The U.N. oil-for-food program was intended to provide for Iraq’s people while
taking spoils out of Saddam’s reach, yet it was badly managed (half the
participating companies paid bribes), and Saddam retained the ability to
control the program’s beneficiaries. It hurt Saddam and elites loyal to him
relatively little, and harm to average Iraqis was magnified, eroding
international support for the program’s continuation. By 2002, allied
governments were relaxing sanctions, weakening the prospect of nonmilitary
pressure.
As the
chief advocate and enforcer of the nuclear-nonproliferation regime, the U.S.
also had an interest in preventing Iraq from acquiring nuclear weapons.
Inspectors were shocked by how advanced Iraq’s nuclear program was revealed to
be when inspections were made possible after the 1991 war (and before Saddam
shut off access to them), and this raised their suspicions about possible
clandestine elements of the program. The invasion demonstrated that we would
not be deterred from attacking a country that had and had used chemical weapons
and was, we believed, in possession of — or working hard to quickly develop —
nuclear weapons.
The
dearth of better options to manage the threats from Iraq is often glossed over
by some who criticize the decision to invade. There’s one other factor that is
often elided, which is both temporal and psychological but had strategic
effect. I joined the Bush White House in the aftermath of the September 11
attacks, before which I had worked on Colin Powell’s joint staff and been a
student of Condoleezza Rice. I was struck by the worry among the president’s
senior team that every day could be another 9/11. We didn’t understand the
dimensions of the problem and made a number of regrettable choices while we
were learning the nature and magnitude of the threat, building the defenses to
better shield the U.S. against its enemies, and applying military- and covert-operations
pressure to keep enemies fearing for their lives.
Had the
same problems regarding Iraq loomed even a couple of years later rather than in
2002–03, the Bush administration would have likely chosen to manage them
differently. Fear skewed its risk tolerance. Subsequent administrations don’t
have the same excuse for their own Iraq-policy mistakes.
The
costs of the war in Iraq have outweighed its benefits. We missed so many
opportunities to strengthen international participation. I’d have loved to see,
for example, then-secretary Powell give a speech in Germany about the
responsibilities free societies have to those suffering under authoritarianism,
or make clear to our Gulf partners the limits of our availability if they chose
not to participate in counterterrorism efforts, or use intelligence-sharing
policies to keep accountable those profiting from the oil-for-food program.
Much of the costs, though, have to do with the war’s management and our
abandonment of Iraq after the 2007 troop surge.
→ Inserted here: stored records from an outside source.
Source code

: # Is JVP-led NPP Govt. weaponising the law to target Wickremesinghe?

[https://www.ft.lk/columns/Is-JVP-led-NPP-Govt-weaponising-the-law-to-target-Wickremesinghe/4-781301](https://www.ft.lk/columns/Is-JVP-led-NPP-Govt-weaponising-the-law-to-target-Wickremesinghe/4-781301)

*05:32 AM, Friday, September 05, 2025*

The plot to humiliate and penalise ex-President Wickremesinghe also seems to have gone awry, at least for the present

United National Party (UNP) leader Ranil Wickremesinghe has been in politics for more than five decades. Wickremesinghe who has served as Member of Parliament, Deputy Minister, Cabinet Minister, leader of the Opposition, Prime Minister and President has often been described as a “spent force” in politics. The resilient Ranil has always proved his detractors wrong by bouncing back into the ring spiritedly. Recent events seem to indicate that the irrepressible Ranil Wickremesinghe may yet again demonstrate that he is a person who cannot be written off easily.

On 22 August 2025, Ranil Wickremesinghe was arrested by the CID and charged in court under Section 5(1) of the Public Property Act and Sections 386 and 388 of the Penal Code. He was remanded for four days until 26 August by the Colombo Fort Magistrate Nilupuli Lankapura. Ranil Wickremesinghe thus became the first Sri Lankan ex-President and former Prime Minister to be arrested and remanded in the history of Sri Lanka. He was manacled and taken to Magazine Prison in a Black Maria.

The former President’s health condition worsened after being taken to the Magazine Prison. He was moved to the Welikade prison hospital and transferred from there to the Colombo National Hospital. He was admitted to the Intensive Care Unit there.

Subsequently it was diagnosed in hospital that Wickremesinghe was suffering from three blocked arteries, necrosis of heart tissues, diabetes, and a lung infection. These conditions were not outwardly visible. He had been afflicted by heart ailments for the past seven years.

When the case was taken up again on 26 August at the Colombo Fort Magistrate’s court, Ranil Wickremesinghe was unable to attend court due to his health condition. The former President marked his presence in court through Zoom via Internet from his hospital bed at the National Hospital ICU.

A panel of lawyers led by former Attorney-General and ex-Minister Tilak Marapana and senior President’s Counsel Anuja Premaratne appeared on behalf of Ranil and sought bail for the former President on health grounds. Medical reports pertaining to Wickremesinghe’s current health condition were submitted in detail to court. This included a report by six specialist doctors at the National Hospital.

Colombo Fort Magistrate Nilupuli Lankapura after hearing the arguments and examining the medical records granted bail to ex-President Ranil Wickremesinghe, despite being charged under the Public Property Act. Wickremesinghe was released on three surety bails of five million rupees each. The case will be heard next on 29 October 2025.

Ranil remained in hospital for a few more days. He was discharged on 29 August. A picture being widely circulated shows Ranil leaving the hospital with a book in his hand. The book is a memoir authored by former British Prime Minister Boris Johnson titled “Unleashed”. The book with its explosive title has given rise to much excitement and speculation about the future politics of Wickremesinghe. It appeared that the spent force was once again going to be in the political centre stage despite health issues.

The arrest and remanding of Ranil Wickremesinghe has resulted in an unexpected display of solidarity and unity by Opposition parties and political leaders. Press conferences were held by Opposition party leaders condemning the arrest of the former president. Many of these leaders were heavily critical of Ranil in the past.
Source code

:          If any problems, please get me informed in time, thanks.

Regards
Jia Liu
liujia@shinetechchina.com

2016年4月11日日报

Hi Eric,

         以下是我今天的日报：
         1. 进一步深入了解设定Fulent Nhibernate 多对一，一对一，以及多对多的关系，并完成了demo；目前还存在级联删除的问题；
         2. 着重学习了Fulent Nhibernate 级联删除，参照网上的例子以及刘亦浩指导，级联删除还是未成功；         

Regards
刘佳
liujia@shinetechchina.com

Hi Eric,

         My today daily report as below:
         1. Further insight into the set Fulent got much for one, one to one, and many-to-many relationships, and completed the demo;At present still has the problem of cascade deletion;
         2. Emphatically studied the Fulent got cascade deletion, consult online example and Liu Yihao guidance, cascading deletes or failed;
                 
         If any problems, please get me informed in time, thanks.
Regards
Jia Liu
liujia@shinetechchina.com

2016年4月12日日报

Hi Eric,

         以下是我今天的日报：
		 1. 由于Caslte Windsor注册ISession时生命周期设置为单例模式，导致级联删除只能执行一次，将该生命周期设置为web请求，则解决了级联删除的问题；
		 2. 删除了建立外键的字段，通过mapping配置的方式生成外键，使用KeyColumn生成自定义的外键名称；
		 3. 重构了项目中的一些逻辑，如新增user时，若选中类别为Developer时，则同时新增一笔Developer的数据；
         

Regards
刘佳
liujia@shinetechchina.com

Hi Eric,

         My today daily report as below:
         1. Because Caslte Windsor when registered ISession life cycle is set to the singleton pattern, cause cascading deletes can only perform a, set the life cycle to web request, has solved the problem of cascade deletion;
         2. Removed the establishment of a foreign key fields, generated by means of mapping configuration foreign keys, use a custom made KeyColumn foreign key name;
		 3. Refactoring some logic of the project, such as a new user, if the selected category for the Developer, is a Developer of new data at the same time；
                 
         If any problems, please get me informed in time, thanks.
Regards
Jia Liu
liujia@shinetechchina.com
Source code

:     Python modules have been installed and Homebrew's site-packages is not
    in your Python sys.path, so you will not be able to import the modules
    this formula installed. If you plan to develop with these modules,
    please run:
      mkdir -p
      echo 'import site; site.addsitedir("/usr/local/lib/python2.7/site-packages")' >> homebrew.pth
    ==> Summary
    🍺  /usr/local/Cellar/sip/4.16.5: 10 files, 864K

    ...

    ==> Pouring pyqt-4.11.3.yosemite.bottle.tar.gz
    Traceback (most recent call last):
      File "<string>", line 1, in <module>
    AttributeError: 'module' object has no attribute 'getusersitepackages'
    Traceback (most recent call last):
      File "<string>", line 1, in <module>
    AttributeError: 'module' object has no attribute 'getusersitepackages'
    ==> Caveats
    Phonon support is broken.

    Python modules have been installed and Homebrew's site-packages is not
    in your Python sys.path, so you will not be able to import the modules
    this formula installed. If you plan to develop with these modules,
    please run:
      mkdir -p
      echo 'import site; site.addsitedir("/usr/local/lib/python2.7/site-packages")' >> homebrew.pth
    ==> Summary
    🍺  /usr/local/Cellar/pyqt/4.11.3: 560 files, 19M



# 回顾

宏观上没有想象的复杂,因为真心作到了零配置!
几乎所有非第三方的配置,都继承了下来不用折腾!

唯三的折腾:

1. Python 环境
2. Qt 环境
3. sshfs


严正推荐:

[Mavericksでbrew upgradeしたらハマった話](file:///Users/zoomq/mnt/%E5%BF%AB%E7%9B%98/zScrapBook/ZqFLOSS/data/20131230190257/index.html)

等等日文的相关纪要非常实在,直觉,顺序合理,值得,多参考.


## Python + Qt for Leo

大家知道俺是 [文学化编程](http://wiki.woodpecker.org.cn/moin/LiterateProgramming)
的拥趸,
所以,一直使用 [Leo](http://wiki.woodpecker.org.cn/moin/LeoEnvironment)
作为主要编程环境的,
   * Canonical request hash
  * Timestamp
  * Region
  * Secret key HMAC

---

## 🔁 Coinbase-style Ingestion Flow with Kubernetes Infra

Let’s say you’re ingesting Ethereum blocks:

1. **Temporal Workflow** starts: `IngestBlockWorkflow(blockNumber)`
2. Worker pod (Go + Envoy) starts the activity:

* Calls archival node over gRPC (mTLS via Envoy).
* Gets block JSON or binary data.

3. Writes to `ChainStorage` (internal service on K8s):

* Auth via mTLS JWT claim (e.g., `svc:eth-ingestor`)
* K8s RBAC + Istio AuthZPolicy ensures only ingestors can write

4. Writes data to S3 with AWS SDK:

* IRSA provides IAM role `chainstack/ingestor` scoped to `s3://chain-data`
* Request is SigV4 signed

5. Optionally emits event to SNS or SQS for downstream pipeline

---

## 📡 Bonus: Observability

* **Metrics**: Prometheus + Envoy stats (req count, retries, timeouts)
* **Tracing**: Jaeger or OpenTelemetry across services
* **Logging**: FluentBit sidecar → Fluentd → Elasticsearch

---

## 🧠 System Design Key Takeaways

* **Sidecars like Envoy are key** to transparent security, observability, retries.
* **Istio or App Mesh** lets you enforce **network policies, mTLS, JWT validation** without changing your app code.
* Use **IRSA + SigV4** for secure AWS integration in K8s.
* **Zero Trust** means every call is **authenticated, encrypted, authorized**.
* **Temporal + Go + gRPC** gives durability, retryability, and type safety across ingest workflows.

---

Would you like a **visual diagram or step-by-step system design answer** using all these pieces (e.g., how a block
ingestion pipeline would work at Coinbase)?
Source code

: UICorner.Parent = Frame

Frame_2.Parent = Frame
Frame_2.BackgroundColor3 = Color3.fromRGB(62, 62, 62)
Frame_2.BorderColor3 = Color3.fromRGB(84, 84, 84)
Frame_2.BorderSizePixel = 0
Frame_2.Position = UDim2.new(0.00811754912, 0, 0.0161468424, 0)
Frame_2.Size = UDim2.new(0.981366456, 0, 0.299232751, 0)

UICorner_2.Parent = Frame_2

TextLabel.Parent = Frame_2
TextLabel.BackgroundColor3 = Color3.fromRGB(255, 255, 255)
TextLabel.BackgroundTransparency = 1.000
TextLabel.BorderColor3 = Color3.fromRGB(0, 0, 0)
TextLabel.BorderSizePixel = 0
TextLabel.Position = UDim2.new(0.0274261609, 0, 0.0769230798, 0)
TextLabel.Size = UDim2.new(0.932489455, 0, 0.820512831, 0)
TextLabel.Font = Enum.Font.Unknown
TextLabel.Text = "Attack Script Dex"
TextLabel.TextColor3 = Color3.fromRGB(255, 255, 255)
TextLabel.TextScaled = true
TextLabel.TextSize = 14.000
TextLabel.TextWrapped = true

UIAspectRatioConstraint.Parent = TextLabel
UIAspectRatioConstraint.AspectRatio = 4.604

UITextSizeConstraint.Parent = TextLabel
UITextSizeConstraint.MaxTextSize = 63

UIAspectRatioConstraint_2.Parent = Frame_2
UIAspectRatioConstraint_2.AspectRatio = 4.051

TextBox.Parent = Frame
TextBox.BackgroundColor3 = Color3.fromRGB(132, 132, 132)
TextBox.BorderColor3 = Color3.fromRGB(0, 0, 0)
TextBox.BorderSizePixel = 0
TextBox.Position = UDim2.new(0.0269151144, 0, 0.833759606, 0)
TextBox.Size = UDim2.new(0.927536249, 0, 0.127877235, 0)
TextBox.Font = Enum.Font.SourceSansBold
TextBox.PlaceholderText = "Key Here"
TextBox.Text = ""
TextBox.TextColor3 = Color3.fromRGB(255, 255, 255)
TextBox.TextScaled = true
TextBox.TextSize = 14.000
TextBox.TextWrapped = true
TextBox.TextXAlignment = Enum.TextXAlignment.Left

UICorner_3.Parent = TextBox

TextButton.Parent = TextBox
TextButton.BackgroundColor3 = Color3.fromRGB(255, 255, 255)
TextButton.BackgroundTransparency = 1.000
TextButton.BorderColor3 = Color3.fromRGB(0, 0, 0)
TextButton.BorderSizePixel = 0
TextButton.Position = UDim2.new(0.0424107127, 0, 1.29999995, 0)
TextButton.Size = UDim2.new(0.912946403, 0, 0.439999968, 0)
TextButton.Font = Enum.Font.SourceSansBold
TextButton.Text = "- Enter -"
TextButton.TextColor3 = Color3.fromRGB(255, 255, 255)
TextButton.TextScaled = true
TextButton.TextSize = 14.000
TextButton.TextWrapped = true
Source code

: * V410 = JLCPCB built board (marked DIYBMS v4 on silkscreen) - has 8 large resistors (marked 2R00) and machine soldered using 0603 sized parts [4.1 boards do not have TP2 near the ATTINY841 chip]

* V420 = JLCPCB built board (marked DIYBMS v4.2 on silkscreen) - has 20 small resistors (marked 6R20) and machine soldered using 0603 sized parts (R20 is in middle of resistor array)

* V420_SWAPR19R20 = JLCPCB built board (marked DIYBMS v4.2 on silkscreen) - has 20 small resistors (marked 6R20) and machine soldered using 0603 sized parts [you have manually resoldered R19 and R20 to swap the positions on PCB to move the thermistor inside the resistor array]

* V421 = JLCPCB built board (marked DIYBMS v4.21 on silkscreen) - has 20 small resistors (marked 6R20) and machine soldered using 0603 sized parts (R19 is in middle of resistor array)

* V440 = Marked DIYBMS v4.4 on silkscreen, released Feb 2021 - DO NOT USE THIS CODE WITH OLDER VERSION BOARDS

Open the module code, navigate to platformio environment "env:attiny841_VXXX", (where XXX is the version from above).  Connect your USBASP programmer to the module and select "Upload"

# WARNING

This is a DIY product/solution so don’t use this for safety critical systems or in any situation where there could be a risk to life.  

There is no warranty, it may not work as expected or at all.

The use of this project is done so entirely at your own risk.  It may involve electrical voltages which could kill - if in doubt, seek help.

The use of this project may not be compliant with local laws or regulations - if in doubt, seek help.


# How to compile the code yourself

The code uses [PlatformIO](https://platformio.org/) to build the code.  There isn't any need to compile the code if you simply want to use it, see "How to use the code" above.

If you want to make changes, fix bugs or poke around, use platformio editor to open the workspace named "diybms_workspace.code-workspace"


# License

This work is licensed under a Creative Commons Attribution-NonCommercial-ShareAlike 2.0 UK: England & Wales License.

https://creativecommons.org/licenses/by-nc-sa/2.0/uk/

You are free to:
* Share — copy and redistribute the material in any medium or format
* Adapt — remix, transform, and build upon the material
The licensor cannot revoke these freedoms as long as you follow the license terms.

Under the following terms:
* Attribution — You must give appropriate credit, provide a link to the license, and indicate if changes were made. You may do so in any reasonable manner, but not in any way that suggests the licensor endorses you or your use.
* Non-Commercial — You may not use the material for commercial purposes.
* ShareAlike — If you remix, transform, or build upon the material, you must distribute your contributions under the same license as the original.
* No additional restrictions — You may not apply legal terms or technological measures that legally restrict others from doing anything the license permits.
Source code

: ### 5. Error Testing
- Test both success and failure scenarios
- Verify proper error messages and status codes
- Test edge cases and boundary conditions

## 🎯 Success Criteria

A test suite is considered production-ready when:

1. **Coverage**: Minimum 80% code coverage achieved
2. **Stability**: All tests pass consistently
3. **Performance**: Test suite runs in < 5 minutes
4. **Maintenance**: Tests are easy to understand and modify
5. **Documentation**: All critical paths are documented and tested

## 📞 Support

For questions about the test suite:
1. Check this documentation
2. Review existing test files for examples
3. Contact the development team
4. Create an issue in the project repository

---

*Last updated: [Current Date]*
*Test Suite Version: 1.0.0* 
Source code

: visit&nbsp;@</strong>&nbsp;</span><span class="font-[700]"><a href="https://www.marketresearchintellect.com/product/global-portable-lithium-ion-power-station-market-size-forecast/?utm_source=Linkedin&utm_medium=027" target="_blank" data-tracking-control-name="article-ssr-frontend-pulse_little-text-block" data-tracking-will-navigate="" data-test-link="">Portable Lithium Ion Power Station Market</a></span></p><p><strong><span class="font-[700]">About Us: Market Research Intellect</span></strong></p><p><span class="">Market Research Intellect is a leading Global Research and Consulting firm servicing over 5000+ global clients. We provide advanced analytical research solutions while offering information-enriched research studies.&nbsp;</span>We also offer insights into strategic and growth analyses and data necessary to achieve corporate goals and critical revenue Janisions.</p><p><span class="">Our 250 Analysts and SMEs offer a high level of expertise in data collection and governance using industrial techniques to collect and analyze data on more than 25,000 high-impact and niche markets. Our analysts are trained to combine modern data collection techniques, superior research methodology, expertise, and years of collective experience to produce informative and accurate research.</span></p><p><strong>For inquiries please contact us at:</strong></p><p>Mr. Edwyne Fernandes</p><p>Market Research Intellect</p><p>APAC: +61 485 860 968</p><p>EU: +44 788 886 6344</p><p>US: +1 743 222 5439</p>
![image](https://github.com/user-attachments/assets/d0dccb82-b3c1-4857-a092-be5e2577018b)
And the cost of our mistakes in
Iraqi, American, and coalition lives ought to weigh on the conscience of all of
us who had any role in the war.
But
American policy-makers and the public have learned the wrong lessons from this
experience — for instance, that successful counterinsurgency is impossible;
that if we step back, allies will step forward and carry out policies similar
to the ones we would have; that military force can’t solve problems (when in
fact military force is how most international-security problems are solved, for
good or ill); and that enduring until you achieve your political objectives
constitutes the waging of “endless war.”
The
lessons we ought to have taken away instead are that war-gaming with people
knowledgeable about enemy culture and operational practice is essential; that
warfare is not just about strength but also about adaptation; that diplomacy is
successful only when backed by credible force; and, finally, that our enemies
know that to defeat the U.S. they must keep fighting even when they’re losing —
because, eventually, we’ll lose interest.